## DESCRIPTION OF THE TASK
Repeat exactly, and only, the lines from the line containing "left knee: (441, 253)" through the last line of the records below, including both.

## SUPPLIED RECORDS

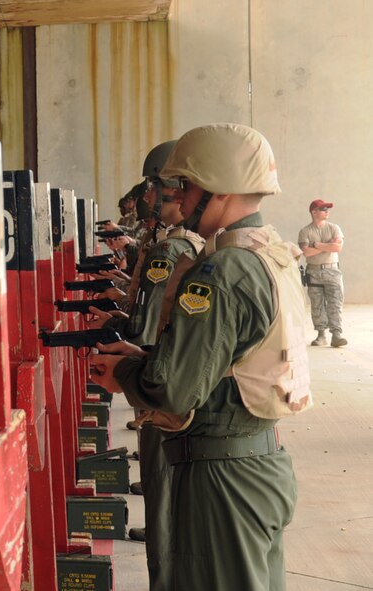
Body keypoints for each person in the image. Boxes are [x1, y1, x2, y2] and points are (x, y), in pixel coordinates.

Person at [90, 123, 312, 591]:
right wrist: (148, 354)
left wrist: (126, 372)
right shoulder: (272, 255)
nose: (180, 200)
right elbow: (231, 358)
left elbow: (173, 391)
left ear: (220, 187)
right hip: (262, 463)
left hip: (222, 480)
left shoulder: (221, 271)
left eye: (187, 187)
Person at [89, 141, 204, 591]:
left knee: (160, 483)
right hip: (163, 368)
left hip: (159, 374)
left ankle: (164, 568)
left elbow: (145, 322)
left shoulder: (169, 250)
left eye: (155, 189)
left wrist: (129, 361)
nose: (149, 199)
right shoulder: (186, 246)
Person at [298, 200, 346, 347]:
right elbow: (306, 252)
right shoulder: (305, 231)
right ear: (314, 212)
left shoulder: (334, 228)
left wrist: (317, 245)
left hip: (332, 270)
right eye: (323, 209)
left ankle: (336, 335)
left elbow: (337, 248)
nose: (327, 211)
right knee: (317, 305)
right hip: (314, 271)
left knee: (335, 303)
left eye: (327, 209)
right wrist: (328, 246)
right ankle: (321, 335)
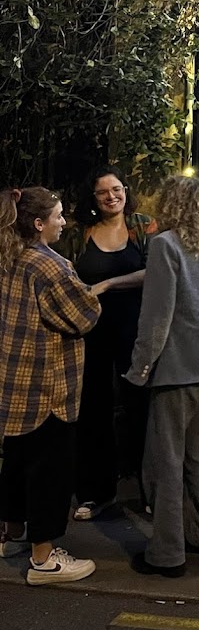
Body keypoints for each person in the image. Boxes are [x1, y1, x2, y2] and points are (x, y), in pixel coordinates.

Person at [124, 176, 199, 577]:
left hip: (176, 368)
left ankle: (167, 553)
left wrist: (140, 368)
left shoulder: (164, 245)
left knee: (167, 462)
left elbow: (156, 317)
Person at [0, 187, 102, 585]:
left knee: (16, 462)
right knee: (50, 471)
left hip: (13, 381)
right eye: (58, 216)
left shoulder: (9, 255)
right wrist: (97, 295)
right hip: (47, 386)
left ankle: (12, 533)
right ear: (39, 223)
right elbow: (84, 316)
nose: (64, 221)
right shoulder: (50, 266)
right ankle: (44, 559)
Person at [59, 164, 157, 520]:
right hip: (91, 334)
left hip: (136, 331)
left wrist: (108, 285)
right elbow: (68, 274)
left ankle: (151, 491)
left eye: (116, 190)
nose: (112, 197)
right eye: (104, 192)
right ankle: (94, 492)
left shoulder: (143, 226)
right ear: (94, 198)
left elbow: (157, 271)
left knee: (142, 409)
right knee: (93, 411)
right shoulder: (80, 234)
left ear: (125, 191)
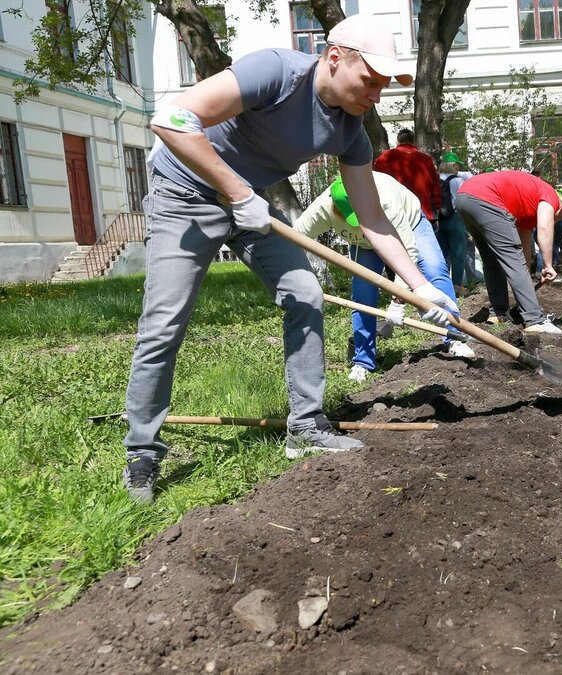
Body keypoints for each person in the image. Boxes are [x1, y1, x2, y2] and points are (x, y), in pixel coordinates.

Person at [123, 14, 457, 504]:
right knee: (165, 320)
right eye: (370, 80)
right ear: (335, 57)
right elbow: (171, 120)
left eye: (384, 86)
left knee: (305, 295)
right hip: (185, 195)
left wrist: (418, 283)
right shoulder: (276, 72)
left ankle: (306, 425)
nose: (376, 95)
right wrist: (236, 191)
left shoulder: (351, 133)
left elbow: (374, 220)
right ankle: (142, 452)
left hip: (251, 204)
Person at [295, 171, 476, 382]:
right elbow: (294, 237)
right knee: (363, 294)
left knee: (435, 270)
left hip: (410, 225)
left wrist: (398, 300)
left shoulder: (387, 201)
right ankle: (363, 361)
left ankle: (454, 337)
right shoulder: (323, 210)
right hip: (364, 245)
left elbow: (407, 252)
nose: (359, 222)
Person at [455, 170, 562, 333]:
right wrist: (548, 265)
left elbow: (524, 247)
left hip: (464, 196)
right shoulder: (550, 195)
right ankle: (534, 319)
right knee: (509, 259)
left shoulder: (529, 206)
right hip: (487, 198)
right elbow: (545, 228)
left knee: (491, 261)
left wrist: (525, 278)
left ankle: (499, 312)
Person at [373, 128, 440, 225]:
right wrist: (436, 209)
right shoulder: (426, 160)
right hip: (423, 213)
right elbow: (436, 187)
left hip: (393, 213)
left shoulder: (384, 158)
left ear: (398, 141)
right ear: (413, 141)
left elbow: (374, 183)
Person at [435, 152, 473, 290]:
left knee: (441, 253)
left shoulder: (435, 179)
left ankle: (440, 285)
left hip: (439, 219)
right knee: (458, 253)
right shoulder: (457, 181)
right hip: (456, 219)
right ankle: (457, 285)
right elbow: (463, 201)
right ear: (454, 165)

## PROBLEM SOLUTION
left knee: (441, 253)
left shoulder: (435, 179)
left ankle: (440, 285)
left hip: (439, 219)
right knee: (458, 253)
right shoulder: (457, 181)
right hip: (456, 219)
right ankle: (457, 285)
right elbow: (463, 201)
right ear: (454, 165)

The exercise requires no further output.